Gadis merepotkan, batin Savero kesal sembari berjongkok di samping Avyanna dan mengulurkan kantong air miliknya. "Anda pasti terkejut, tenangkan diri Anda dan minumlah sebentar."
Savero terdiam sejenak, memandangi sosok yang masih dalam kondisi terkejut itu.
Sebenarnya aku masih kesal padanya. Namun aku tidak ingin dia terluka, karena dia bersamaku.
Avyanna menoleh dengan mata sayu tertuju pada Savero dan menerima kantong berisi air yang diberikan oleh pria itu.
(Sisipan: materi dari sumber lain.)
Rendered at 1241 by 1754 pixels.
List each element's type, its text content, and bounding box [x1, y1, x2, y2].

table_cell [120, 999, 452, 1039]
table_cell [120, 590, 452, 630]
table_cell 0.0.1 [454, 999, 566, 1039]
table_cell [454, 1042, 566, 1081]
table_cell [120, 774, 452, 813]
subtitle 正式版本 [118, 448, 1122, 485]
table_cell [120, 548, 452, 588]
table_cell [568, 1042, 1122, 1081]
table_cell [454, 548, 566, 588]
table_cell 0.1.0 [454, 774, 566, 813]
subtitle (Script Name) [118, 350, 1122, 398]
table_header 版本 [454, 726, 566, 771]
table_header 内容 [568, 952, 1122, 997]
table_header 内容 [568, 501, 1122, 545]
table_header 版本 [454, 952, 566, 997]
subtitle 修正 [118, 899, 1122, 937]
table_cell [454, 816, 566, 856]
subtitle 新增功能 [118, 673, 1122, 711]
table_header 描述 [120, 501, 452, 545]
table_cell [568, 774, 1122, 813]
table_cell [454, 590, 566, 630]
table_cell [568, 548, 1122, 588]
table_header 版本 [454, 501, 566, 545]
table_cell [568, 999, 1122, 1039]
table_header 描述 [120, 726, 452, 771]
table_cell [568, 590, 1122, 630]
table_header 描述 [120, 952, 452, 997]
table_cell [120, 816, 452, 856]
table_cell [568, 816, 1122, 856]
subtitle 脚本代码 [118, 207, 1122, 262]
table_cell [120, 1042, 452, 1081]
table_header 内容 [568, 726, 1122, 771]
"Terima kasih." Avyanna membuka tutup kantong, lalu meneguk airnya untuk dua teguk. Berusaha agar mulut kantong tidak menyentuh bibirnya. Setelah merasa cukup, Avyanna mengembalikan kantong itu pada pemiliknya.
Keduanya sama-sama terdiam. Savero duduk sembari mengikatkan kembali kantong air ke sabuknya, sementara Avyanna menetralkan nafasnya.
"Aiguille Savero, yang itu tadi apa?" tanya Avyanna seraya mendongakkan wajahnya ke arah Savero.
Savero tidak membalas tatapan itu, hanya menujukan atensinya ke depan. "Psych, iblis kecil yang merupakan anak buah dari Succubus. Succubus sendiri adalah iblis yang gemar merayu pria dan memakan jiwanya ketika pria itu sudah hanyut dalam rayuannya."
Jawaban Savero sangat singkat, tidak memuaskan Avyannna. Gadis itu kembali bertanya. "Darimana asalnya? Kenapa bisa ada di sana? Selain itu, apa yang Anda lakukan di makam kakak saya?"
"Saat ini hanya itu yang perlu Anda ketahui," sahut Savero cepat, nada bicaranya terdengar kesal. "Tunggu sebentar disini, saya akan menyewa kuda dan mengantarkan Anda pulang. Tidak baik bagi seorang gadis muda berjalan sendirian di malam hari."
Savero berdiri dari duduknya, menepuk-nepuk pelan bagian belakangnya dari debu. Namun tiba-tiba, tangan Avyanna menarik kain celananya, menahannya untuk pergi.
Savero tersentak. "Apa yang ...."
"Sebagai Aiguille, sikap Anda terlampau angkuh," potong Avyanna, mulai jengah dengan sikap Savero yang terus saja menghindari pertanyaannya. "Bagaimana saya bisa diam saja saat mengetahui ini? Ditambah lagi ada sosok seperti itu di sekitar makam keluarga Duke Oryn."
Savero terdiam. Di hatinya, ada perasaan bersalah yang menelusup, membenarkan ucapan Avyanna.
"Ini sesuatu yang berbahaya," gumam Savero. Pria itu menghela nafas sembari kembali duduk di sebelah Avyanna dalam jarak 1 meter. "Saya berusaha melindungi umat, tolong pahami itu."
KAMU SEDANG MEMBACA
Princess Avyanna: The Last Sorcerer Drazhan [ ENHYPEN ]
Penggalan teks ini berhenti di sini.